Material shown:
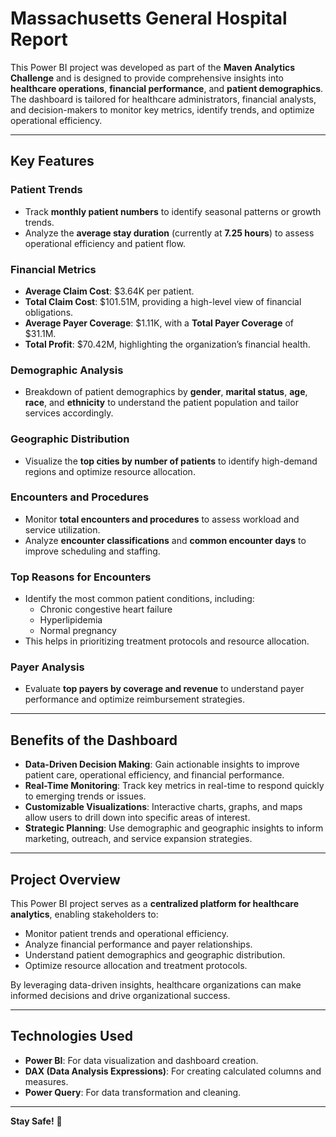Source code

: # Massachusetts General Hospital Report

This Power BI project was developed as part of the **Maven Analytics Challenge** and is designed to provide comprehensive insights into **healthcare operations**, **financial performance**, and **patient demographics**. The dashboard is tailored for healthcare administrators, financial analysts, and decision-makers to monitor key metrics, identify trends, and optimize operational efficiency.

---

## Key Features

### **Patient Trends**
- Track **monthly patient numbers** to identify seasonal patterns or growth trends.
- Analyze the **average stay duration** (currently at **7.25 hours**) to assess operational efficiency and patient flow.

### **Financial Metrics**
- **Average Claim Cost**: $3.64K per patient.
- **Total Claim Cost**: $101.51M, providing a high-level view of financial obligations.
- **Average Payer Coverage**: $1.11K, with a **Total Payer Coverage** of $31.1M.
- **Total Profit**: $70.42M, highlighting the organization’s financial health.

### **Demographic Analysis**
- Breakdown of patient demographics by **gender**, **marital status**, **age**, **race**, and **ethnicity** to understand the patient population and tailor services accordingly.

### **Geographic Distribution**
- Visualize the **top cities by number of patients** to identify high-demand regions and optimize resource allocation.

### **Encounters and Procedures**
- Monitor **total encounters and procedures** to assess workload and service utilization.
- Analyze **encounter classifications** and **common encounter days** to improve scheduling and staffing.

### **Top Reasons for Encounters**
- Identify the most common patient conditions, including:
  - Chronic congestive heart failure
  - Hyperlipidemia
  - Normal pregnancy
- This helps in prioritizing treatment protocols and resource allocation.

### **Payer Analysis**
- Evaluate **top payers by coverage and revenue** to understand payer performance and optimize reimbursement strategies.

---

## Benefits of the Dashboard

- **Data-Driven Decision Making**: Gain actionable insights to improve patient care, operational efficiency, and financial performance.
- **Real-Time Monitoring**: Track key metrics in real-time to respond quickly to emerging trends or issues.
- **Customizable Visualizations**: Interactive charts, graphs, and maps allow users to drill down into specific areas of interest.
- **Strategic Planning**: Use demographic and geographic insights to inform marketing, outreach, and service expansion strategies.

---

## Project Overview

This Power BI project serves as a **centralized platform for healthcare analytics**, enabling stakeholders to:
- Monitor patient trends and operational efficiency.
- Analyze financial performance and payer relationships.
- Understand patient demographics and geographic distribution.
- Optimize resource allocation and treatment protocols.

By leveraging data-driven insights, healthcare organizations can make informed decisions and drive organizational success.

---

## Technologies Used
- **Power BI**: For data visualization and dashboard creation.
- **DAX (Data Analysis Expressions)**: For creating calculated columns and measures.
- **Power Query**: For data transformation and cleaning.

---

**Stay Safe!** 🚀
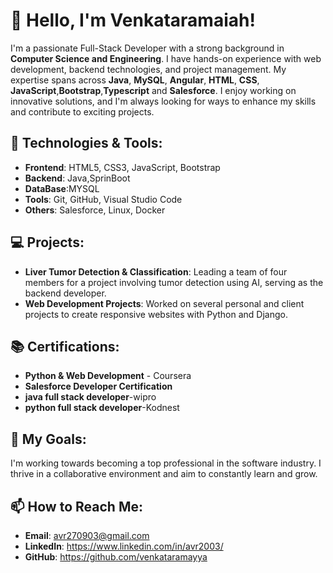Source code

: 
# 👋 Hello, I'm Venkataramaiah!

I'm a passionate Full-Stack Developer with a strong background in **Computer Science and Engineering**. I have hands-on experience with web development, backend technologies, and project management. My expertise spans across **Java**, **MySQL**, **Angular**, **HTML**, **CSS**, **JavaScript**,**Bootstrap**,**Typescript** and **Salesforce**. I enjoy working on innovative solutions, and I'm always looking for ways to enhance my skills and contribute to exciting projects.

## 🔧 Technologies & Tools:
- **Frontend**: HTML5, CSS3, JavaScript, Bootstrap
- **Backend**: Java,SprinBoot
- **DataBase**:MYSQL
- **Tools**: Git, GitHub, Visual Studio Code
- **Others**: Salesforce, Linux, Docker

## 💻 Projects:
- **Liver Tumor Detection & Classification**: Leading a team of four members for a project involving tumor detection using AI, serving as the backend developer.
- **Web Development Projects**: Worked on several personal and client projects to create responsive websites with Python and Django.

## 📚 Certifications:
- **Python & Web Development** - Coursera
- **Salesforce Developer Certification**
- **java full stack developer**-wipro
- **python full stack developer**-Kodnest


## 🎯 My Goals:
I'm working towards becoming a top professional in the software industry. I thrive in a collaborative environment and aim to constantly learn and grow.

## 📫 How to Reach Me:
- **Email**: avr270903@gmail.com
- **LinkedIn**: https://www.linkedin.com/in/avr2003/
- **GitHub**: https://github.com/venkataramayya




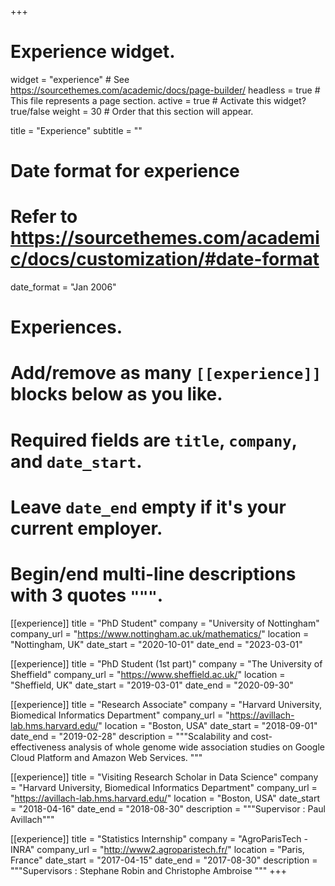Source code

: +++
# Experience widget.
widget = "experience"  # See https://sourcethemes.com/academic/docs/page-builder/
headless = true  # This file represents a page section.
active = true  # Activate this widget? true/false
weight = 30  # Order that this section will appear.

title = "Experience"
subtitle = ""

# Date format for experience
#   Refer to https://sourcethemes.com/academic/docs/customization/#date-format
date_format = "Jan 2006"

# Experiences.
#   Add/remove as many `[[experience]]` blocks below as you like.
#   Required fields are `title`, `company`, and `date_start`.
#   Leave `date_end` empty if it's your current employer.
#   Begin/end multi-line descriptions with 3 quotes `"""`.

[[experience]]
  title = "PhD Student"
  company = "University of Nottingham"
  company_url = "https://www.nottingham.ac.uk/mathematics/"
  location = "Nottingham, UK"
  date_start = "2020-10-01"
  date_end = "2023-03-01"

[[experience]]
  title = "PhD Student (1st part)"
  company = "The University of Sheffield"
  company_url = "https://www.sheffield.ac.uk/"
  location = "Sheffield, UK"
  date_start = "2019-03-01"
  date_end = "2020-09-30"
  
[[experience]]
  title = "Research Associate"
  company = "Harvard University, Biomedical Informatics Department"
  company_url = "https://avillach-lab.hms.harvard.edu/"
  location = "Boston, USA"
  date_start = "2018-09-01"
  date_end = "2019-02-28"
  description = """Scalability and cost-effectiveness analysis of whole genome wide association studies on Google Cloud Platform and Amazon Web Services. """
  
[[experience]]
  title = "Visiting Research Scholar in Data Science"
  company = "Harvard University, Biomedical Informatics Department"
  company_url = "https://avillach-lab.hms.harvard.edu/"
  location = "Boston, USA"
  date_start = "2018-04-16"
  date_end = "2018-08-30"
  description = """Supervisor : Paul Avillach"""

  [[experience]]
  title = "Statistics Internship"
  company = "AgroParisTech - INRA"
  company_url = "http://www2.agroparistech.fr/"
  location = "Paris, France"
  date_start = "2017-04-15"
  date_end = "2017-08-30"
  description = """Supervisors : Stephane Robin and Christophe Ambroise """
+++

Activity:
All lines above that contain "assess" are required in the answer.

Solution to this exercise:
- Analyze the **average stay duration** (currently at **7.25 hours**) to assess operational efficiency and patient flow.
- Monitor **total encounters and procedures** to assess workload and service utilization.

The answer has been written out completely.